SUPPLIED INFORMATION:
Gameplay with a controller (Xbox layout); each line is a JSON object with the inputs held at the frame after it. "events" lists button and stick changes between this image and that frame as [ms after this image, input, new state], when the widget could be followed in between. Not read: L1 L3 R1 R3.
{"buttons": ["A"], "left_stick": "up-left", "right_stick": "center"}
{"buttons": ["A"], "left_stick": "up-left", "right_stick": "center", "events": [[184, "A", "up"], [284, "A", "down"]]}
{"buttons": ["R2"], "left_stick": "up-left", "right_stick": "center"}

WHAT TO PRODUCE:
For every line in the material, write out an exact copy.

TASK RESULT:
Gameplay with a controller (Xbox layout); each line is a JSON object with the inputs held at the frame after it. "events" lists button and stick changes between this image and that frame as [ms after this image, input, new state], when the widget could be followed in between. Not read: L1 L3 R1 R3.
{"buttons": ["A"], "left_stick": "up-left", "right_stick": "center"}
{"buttons": ["A"], "left_stick": "up-left", "right_stick": "center", "events": [[184, "A", "up"], [284, "A", "down"]]}
{"buttons": ["R2"], "left_stick": "up-left", "right_stick": "center"}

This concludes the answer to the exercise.